Thursday, July 14, 2005

Are blogs another way to publish content?

Folks,
The people from the blogging survey asked this question of me via e-mail. Read my answer below. I would love to see you all add to this answer with your thoughts and ideas.
thanks
farida



Question: Please rate your blog's impact on the following factors in your company.

Another way to publish content and ideas was the top answer to question eight in survey.

Do you think this answer means that companies did not have the place to publish certain ideas and content, or that a blog is just another place to publish the same type of content you might publish on your corporate website?

Answer: If I had to pick I would say the latter for sure. But the reason why organizations could use another publishing medium is in part due to saturation of existing media and in part due to a change in how we work. An analogy that best describes this is television. Product companies have realized that the effectiveness of their television advertising has dropped considerably. Are people watching less TV? I wish! The availability of on demand television through Tivo and DVRs have led to a drop in "commercials" watching. People record their shows and fast forward through the commercials. So product companies have had to think of other ways of getting the message out and an example of that which everyone recognizes is the partnership with TV shows like The Apprentice. Pontiac sold more cars and Burger King sold more burgers because the show used those products in their competitions.

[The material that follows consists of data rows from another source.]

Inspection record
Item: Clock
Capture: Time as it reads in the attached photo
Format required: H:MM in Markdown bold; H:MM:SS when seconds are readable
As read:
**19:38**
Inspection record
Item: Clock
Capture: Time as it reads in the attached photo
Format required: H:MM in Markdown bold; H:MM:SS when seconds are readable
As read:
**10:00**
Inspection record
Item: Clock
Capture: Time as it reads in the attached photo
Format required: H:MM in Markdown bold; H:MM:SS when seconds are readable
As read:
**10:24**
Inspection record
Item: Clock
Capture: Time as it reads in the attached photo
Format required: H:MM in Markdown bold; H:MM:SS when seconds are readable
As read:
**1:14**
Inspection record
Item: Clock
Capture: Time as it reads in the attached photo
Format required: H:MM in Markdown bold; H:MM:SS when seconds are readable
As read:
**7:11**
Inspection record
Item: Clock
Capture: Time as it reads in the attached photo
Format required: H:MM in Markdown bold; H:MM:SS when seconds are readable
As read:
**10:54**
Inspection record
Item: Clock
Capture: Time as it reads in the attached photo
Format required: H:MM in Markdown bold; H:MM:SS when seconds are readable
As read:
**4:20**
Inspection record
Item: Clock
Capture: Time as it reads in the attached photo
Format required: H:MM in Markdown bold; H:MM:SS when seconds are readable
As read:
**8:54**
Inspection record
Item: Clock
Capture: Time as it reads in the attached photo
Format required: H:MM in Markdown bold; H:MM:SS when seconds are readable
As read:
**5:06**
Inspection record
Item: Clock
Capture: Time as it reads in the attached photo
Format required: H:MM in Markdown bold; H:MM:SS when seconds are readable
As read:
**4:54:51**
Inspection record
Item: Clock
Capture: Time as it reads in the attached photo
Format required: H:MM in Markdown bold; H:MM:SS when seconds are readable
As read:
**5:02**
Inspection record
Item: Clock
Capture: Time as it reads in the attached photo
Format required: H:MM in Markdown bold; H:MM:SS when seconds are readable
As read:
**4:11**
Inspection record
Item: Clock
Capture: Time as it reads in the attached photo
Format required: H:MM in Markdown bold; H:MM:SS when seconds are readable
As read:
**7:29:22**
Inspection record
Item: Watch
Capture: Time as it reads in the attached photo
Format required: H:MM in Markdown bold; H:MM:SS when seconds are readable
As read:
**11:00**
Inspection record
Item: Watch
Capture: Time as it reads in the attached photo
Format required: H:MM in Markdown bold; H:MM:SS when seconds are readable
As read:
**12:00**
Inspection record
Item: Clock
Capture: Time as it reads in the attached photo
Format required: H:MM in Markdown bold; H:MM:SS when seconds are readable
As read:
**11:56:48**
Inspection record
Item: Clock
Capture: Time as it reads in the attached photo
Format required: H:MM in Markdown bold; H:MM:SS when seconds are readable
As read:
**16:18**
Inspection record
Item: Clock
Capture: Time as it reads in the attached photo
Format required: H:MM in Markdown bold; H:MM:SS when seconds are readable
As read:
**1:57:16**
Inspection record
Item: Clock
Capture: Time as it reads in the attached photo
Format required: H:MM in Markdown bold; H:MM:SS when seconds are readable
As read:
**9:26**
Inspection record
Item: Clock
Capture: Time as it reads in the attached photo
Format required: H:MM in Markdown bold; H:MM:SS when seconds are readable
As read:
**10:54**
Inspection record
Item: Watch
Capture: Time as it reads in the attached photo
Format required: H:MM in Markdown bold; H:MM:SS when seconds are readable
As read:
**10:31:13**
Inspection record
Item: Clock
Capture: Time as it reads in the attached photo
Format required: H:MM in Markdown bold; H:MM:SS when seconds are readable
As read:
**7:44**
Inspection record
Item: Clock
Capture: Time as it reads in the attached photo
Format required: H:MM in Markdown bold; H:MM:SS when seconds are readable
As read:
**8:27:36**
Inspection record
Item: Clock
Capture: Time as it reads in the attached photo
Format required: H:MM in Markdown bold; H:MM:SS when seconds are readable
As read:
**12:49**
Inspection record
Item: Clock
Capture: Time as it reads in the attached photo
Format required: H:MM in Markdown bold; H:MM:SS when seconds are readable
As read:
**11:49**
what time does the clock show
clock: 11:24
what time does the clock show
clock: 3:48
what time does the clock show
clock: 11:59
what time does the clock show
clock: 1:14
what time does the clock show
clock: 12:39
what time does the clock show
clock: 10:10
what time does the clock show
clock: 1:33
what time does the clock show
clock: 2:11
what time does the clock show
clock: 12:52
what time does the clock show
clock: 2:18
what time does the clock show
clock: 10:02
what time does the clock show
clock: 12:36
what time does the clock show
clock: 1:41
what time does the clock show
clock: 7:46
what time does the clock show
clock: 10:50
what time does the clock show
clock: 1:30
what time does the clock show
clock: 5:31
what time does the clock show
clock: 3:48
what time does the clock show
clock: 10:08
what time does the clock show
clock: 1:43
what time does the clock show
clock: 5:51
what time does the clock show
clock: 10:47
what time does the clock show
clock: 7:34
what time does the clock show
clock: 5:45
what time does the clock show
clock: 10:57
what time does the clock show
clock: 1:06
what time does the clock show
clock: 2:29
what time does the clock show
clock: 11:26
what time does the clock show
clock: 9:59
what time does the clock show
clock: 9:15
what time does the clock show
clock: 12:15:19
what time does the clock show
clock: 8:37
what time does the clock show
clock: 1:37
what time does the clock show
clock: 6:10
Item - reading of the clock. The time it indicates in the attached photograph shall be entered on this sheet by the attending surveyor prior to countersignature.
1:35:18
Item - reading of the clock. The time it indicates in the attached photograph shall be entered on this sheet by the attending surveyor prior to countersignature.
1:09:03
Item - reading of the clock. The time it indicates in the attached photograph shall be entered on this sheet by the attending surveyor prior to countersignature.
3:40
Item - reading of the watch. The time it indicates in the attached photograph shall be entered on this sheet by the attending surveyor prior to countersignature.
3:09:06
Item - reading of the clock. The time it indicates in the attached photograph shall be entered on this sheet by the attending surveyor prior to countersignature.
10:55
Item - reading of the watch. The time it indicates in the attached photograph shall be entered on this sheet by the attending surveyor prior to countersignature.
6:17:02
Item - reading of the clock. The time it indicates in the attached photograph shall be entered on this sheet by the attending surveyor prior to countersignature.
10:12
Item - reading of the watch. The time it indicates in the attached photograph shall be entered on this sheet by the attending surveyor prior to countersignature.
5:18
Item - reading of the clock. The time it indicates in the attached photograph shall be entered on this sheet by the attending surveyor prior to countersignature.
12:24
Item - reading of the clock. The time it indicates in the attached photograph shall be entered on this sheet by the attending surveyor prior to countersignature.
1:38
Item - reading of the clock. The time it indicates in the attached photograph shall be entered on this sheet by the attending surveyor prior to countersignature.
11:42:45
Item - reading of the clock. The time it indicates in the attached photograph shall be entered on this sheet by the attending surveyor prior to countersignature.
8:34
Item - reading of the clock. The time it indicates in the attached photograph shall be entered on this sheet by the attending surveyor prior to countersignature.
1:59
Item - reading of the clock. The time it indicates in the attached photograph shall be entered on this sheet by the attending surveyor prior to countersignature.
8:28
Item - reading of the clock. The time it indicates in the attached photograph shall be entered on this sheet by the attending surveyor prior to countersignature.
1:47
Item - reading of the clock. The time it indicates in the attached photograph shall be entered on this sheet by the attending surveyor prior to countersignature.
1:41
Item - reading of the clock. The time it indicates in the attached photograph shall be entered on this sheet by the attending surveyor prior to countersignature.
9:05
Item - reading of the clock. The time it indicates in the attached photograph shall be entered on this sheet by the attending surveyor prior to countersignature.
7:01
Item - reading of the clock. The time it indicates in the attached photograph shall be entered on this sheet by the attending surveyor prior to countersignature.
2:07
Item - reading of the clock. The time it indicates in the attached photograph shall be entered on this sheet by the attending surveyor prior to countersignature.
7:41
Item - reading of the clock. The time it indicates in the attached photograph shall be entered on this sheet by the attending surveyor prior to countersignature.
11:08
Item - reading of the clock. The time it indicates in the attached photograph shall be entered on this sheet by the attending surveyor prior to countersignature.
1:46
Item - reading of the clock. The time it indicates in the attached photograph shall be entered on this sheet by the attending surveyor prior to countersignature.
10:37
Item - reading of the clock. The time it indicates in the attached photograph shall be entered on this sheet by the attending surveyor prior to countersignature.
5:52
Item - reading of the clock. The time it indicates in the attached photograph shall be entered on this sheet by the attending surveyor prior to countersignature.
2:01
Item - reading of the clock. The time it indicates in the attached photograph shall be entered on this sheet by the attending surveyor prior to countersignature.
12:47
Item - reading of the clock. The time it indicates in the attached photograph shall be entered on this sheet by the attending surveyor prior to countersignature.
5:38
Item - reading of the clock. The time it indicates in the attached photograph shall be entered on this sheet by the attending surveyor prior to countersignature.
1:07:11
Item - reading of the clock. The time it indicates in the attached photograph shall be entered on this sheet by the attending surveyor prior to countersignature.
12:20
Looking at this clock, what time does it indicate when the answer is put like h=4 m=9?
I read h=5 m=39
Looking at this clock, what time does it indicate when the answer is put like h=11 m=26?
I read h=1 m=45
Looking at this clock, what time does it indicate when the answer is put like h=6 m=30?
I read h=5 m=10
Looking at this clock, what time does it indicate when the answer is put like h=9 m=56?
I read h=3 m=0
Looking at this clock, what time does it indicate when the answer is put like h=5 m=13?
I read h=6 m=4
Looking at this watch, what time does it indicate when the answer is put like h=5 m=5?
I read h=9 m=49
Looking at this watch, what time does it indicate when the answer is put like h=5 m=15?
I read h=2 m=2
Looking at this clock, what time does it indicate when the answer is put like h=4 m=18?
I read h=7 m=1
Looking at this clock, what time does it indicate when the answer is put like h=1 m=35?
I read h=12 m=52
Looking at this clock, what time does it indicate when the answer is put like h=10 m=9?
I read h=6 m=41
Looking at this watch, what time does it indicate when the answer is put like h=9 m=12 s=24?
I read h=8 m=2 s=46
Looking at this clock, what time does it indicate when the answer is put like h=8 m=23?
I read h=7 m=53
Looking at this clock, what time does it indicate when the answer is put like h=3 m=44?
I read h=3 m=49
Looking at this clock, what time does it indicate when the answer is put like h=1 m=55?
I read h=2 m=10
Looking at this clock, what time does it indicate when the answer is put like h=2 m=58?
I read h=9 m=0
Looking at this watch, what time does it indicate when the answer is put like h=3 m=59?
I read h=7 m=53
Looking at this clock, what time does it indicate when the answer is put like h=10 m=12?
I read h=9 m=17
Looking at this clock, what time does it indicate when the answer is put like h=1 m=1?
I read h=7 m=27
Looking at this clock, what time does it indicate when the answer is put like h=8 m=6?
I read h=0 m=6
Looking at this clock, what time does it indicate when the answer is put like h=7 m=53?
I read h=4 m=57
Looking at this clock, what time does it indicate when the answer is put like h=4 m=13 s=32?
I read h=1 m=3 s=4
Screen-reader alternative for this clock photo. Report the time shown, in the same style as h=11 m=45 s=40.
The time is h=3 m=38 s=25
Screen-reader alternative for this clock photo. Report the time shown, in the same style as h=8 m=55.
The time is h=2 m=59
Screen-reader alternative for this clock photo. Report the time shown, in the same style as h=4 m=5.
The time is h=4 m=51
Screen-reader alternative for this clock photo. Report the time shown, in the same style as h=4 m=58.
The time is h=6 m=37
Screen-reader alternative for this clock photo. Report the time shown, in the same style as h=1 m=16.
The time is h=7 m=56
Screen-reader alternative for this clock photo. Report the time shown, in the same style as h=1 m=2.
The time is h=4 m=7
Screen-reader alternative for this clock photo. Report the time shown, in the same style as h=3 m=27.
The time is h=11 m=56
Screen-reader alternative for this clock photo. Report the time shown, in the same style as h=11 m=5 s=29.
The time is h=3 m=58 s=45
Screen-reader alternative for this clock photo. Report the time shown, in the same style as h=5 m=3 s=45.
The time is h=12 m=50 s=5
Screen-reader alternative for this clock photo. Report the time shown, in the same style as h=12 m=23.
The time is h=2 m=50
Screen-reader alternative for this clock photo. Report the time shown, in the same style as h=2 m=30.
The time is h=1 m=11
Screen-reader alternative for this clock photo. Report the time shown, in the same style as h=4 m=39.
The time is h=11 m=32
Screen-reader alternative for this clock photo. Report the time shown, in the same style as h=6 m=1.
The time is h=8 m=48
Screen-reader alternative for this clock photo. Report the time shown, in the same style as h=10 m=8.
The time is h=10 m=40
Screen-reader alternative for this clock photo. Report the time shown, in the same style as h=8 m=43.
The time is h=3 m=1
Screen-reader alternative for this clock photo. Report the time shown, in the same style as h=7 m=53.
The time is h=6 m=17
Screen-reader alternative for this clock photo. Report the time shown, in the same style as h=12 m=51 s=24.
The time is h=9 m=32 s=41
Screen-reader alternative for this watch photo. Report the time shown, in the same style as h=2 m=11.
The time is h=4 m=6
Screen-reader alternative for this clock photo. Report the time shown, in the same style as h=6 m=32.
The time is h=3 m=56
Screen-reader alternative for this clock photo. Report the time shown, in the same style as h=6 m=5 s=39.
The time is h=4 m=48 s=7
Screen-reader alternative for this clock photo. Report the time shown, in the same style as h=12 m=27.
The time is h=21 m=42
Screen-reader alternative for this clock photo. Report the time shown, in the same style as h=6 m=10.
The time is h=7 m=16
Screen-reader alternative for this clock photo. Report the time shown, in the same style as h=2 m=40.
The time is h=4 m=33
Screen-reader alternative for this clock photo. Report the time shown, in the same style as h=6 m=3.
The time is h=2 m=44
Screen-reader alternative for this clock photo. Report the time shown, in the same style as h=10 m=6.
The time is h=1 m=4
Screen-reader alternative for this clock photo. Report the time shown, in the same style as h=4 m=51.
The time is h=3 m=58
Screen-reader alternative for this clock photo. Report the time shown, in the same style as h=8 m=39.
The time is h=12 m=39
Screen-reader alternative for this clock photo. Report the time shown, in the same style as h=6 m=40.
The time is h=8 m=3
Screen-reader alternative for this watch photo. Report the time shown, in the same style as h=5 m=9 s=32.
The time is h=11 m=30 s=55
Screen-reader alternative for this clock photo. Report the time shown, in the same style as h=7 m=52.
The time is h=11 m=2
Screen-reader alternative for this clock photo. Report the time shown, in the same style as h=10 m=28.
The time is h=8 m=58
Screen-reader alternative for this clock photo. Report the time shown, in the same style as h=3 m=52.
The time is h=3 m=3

On a similar note, how we work has changed. We are more collaborative now than ever before. We have access to more information, we have access to higher data speeds, we need more information these days to deal with the global environment than we did before. These changes are leading to the search for more effective means of communicating and blogs is one of them. Its low barrier to entry and ease of use makes it an easy tool for people to collaborate and share. In my opinion Web sites and Intranets are still effective mediums for sharing information but I think they are not getting the credit they deserve because people may been jaded from past experiences of sites that were either not populated with content or stale sites where content never changed.

Farida

3 comments:

Dave S said...
This comment has been removed by a blog administrator.
Dave S said...

Farida,

I'm working on a project that provides a new mechanism for finding quality. The idea is that when there are a large number of people participating in a discussion, the amount of input is too great for a single person to digest. If one post contains a gem, it will presumably, over time, become popular enough to get everyone's attention. But this process can be greatly sped up.

The project attempts to speed up the process of finding quality input by asking participants to sort a set of several posts (the top-level posts under a given topic, or the replies to a given post, for example) into a list reflecting their quality. It combines the ranking input from a number of members to identify those posts that are recognized as having quality. Posts recognized as having less quality can then be skipped by readers who don't have time to read all input.

It seems like it might be interesting to someone in your line of work.

Anonymous said...

We've hacked together a couple of open source projects to set up an enterprise blogging system with secutiry, tagging, taxonomy, rss, workflow, etc. that can support 1000's of bloggers. The core system we use is already supporting the mozilla/firefox gig.